While the Blackwells were great, I think best portrayed psychopath in recent fiction is from a novel called Peace Like a River by Leif Enger. The story takes place in Minnesota in the early 1960s and narrated by Reuben Land, an 11 year old who lives with his widowed father, older brother Davy, and younger sister Swede. When two violent intruders break into the Land’s house, Davy kills them and is charged with murder. During the trial, Davy escapes and the family takes off after him. The journey takes them through Minnesota and North Dakota, with the police hot on their trail. Unlike Koryta, Enger really hasn’t written an action thriller – although there are certainly elements of that in the story. This has a ballad-like feel to it, not unlike a cowboy tale. The writing is lyrical and mesmerizing. There is a description of a blizzard and the aftermath which is quite breathtakingly beautiful. But wait, what about the psychopath? Oh yea. When Reuben finds Davy, he meets up with the “family” with whom Davy has been hiding. The patriarch is “Jape Waltzer”, a low-key and seemingly friendly sort when introduced to Reuben. As the pages turn and the story progresses, the reader quickly learns that there is something a little scary about Jape – and then downright terrifying. I cannot describe Jape’s portrayal any more than that without disclosing too much. Suffice it to say, though, the character is chilling and utterly convincing. He is a menace who enjoys his impact on people – and that impact does not leave you. I found this guy to be an utterly convincing picture of psychopathy and his presence on the page elevates a tremendous sense of peril.

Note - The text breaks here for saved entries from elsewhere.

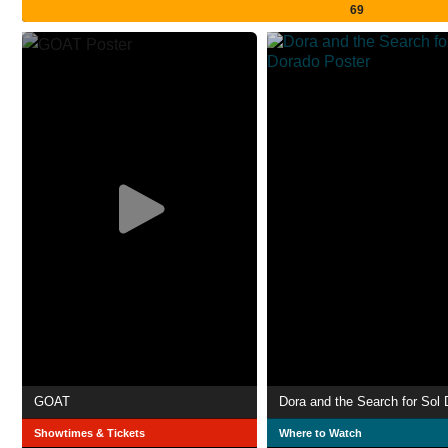
69
GOAT
Dora and the Search for Sol
Showtimes & Tickets
Where to Watch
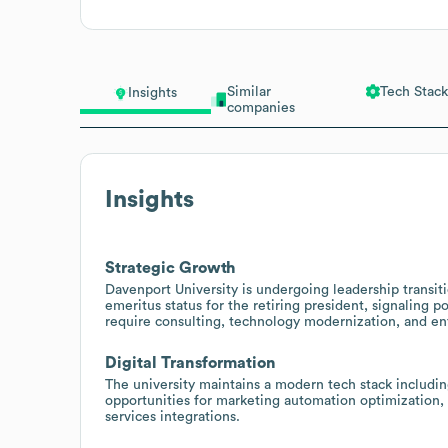
Similar
Tech Stack
Insights
companies
Insights
Strategic Growth
Davenport University is undergoing leadership transi
emeritus status for the retiring president, signaling p
require consulting, technology modernization, and en
Digital Transformation
The university maintains a modern tech stack includi
opportunities for marketing automation optimization
services integrations.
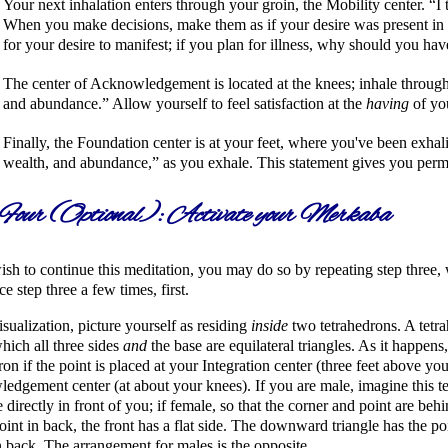
Your next inhalation enters through your groin, the Mobility center.
I
When you make decisions, make them as if your desire was present in y
for your desire to manifest; if you plan for illness, why should you hav
The center of Acknowledgement is located at the knees; inhale through
and abundance.
Allow yourself to feel satisfaction at the
having
of you
Finally, the Foundation center is at your feet, where you've been exhal
wealth, and abundance,
as you exhale. This statement gives you perm
Four (Optional): Activate your Merkaba
ish to continue this meditation, you may do so by repeating step three,
ce step three a few times, first.
visualization, picture yourself as residing
inside
two tetrahedrons. A tetra
hich all three sides
and
the base are equilateral triangles. As it happens
ron if the point is placed at your Integration center (three feet above yo
dgement center (at about your knees). If you are male, imagine this te
e directly in front of you; if female, so that the corner and point are behi
point in back, the front has a flat side. The downward triangle has the p
n back. The arrangement for males is the opposite.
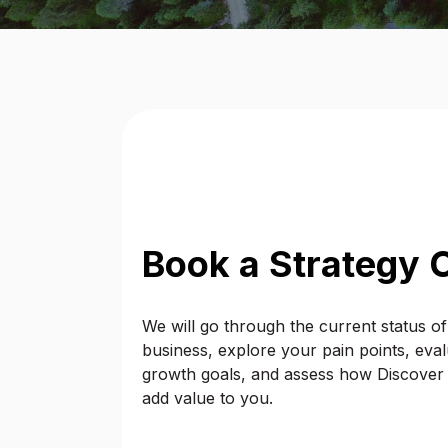
Book a Strategy C
We will go through the current status o
business, explore your pain points, eva
growth goals, and assess how Discover Di
add value to you.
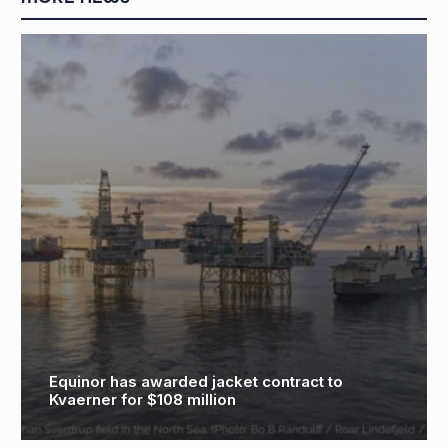
Equinor has awarded jacket contract to
Kvaerner for $108 million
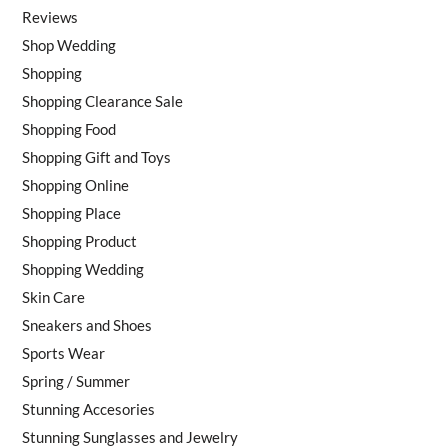
Reviews
Shop Wedding
Shopping
Shopping Clearance Sale
Shopping Food
Shopping Gift and Toys
Shopping Online
Shopping Place
Shopping Product
Shopping Wedding
Skin Care
Sneakers and Shoes
Sports Wear
Spring / Summer
Stunning Accesories
Stunning Sunglasses and Jewelry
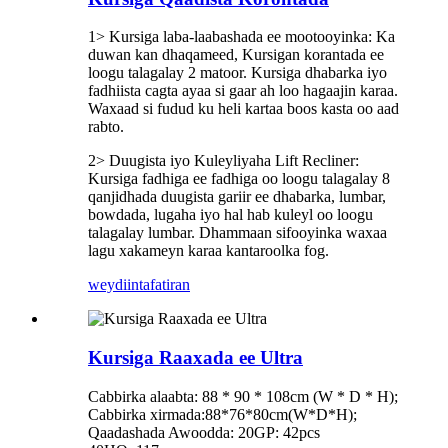
1> Kursiga laba-laabashada ee mootooyinka: Ka
duwan kan dhaqameed, Kursigan korantada ee
loogu talagalay 2 matoor. Kursiga dhabarka iyo
fadhiista cagta ayaa si gaar ah loo hagaajin karaa.
Waxaad si fudud ku heli kartaa boos kasta oo aad
rabto.
2> Duugista iyo Kuleyliyaha Lift Recliner:
Kursiga fadhiga ee fadhiga oo loogu talagalay 8
qanjidhada duugista gariir ee dhabarka, lumbar,
bowdada, lugaha iyo hal hab kuleyl oo loogu
talagalay lumbar. Dhammaan sifooyinka waxaa
lagu xakameyn karaa kantaroolka fog.
weydiin
tafatiran
Kursiga Raaxada ee Ultra
Cabbirka alaabta: 88 * 90 * 108cm (W * D * H);
Cabbirka xirmada:88*76*80cm(W*D*H);
Qaadashada Awoodda: 20GP: 42pcs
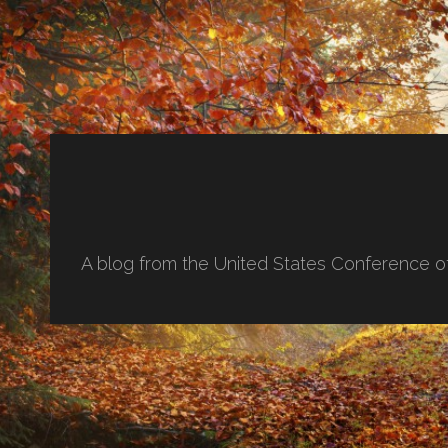
A blog from the United States Conference o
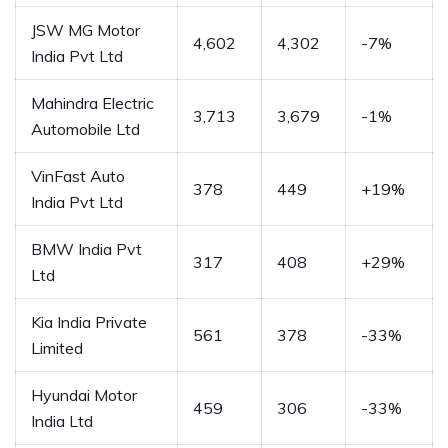
JSW MG Motor
4,602
4,302
-7%
India Pvt Ltd
Mahindra Electric
3,713
3,679
-1%
Automobile Ltd
VinFast Auto
378
449
+19%
India Pvt Ltd
BMW India Pvt
317
408
+29%
Ltd
Kia India Private
561
378
-33%
Limited
Hyundai Motor
459
306
-33%
India Ltd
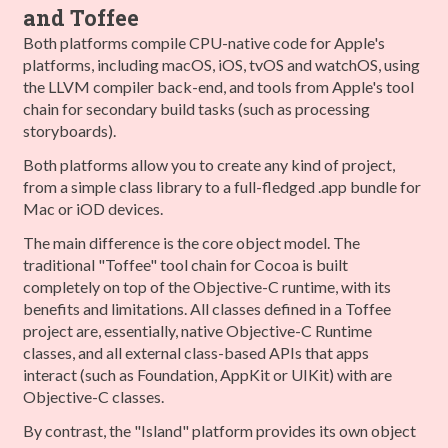
and Toffee
Both platforms compile CPU-native code for Apple's
platforms, including macOS, iOS, tvOS and watchOS, using
the LLVM compiler back-end, and tools from Apple's tool
chain for secondary build tasks (such as processing
storyboards).
Both platforms allow you to create any kind of project,
from a simple class library to a full-fledged .app bundle for
Mac or iOD devices.
The main difference is the core object model. The
traditional "Toffee" tool chain for Cocoa is built
completely on top of the Objective-C runtime, with its
benefits and limitations. All classes defined in a Toffee
project are, essentially, native Objective-C Runtime
classes, and all external class-based APIs that apps
interact (such as Foundation, AppKit or UIKit) with are
Objective-C classes.
By contrast, the "Island" platform provides its own object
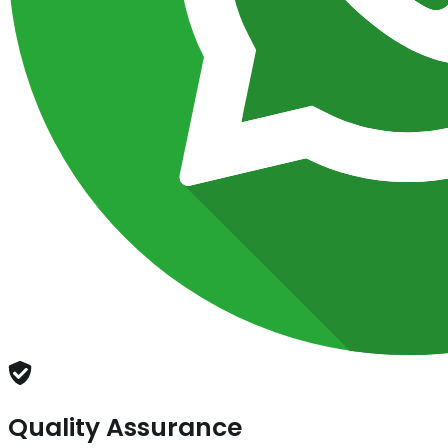
Quality Assurance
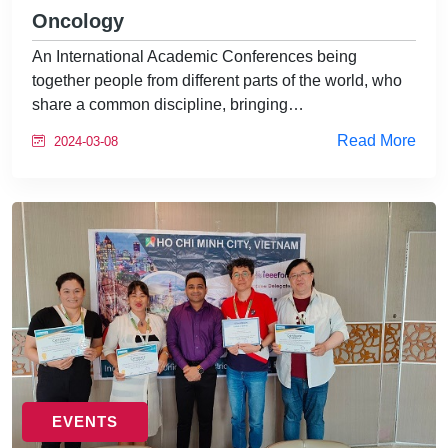
Oncology
An International Academic Conferences being
together people from different parts of the world, who
share a common discipline, bringing…
Read More
2024-03-08
EVENTS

Skippy Dies by Paul Murray is one of my all-time favorite novels. The story is set in a Catholic High School for boys in Dublin – which serves as a boarding school for many of the students. One kid, Skippy, dies in the first few pages (this is not a spoiler, obviously, since it is also the title), and this 800 page book recounts the chain of events leading up to his death and then what happens afterward. What isn’t clear from the title and the description is that the novel is hilariously funny. The descriptions of teenage relationships and the dialogue between the kids are heartwarming and heartbreaking at the same time. Then, of course, there are the teachers and the staff who play their own role in the account (the point of view is roughly equal across kids and adults). One character is Carl, a student in the school. He is the drug-dealing psychopath who is in love with the same girl as Skippy. The author does a remarkable job of making this kid both chilling and sympathetic. His inner turmoil and psychological pain is well portrayed – as is his callous and brutal demeanor to his fellow classmates. His is a terrific portrayal.
There are likely other great psychopaths in literature, past and present. These three came to mind very quickly, however, and I felt the urge to write about them. When I recall others, I will make a note and return to this topic if people are interested. I don’t know, from my perspective, you can’t get enough fictional psychopaths.